Et maintenant la droite

A droite, il n'aura fallu qu'une seule journée pour que les fissures du parti Les Républicains ne recommencent à poindre. En témoignent les prises de position de certaines figures des Républicains réputées «ministrables». C'est le cas de Bruno Le Maire, dont le nom circule pour rejoindre le gouvernement qu'Edouard Philippe devrait constituer, qui a adressé ses félicitations au nouveau Premier ministre issu des Républicains, en appelant à dépasser les «vieux clivages».

Débauchage à l'ancienne

Thierry Solère, l'un des porte-paroles de François Fillon durant la campagne, a également adressé ses félicitations à Edouard Philippe. Thierry Solère, comme Bruno Le Maire, ont en commun de bénéficier de la mansuétude de LREM, laquelle n'a présenté aucun candidat dans leurs circonscriptions. Egalement dans ce cas, le juppéiste Gilles Boyer, candidat LR dans les Hauts-de-Seine et ami d'Edouard Philippe, qui s'est dit pour sa part «heureux» de cette nomination.
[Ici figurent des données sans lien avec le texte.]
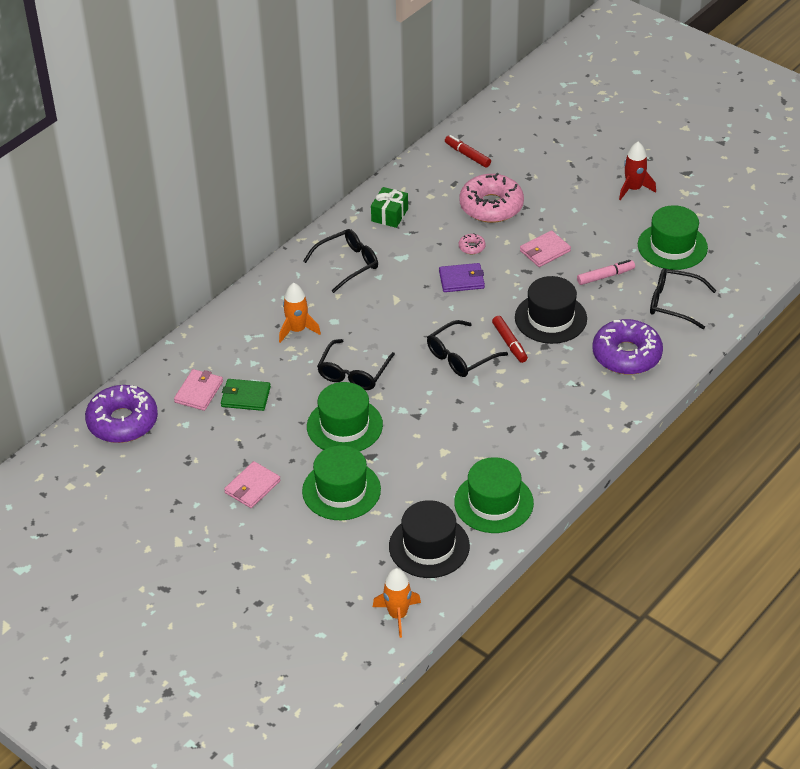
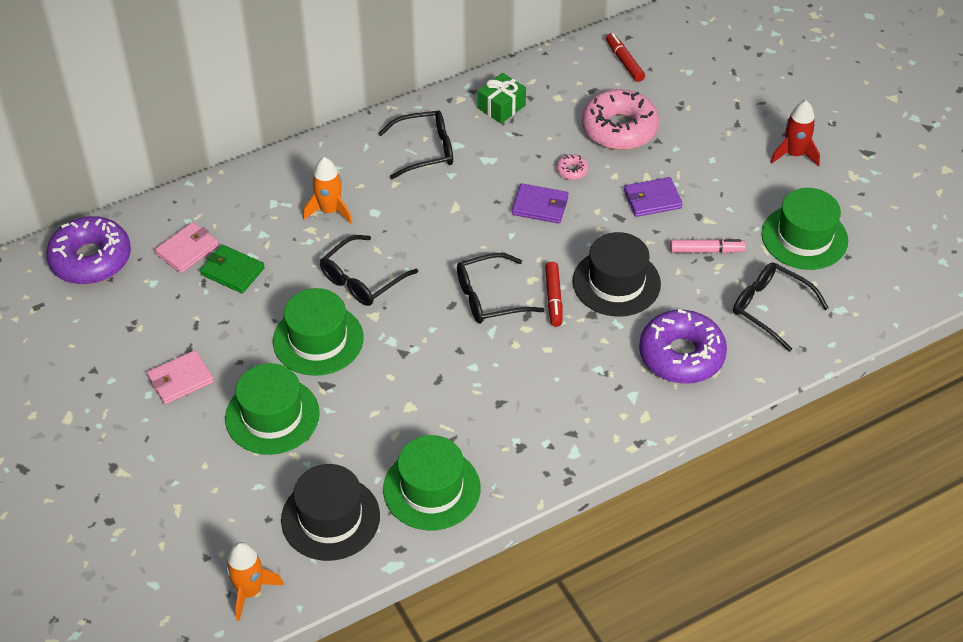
camera: 20 degrees right, 5 degrees up
(545, 251) = (652, 199): pink wallet -> purple wallet

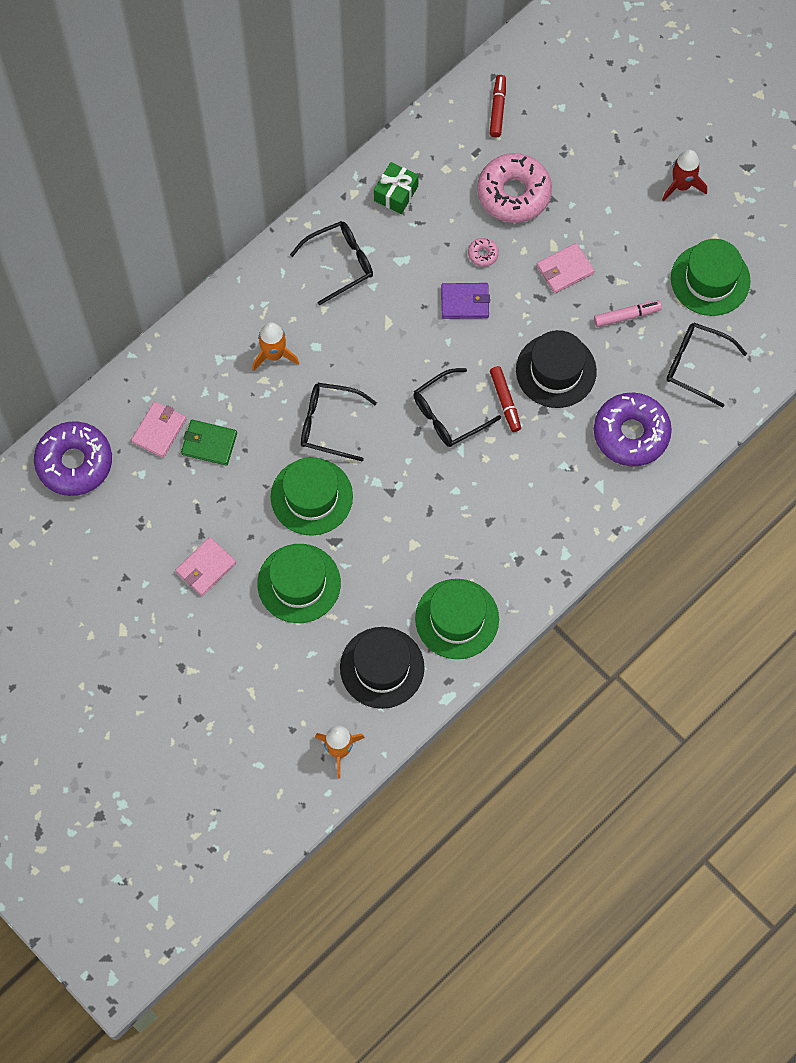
camera: 15 degrees left, 20 degrees up
(362, 280) = (329, 424): black glasses -> black glasses turned 75 degrees clockwise
(624, 62) = (497, 109): red marker -> red marker turned 45 degrees clockwise
(652, 199) = (564, 270): purple wallet -> pink wallet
Chargé de mener la campagne des législatives pour Les Républicains, François Baroin a déclaré «regretter» la décision d'Edouard Philippe, dénonçant selon lui «un débauchage à l'ancienne». A certains égards dans la même situation que Jean-Christophe Cambadélis, le sénateur-maire de Troyes a martelé qu'il ne craignait pas «d'appel d'air».

En vain. Nathalie Kosciusko-Morizet a ainsi annoncé ce 15 mai avoir signé en même temps qu'une vingtaine d'élus de droite et du centre, dont Jean-Louis Borloo, un appel à saisir «la main tendue» du président Emmanuel Macron. «J'appelle les élus de la droite et du centre à adopter cette démarche constructive», a ajouté l'ex-ministre. Quelques heures à peine après la passation de pouvoir entre Bernard Cazeneuve et Edouard Philippe, le processus de décomposition-recomposition paraît même s'accélérer.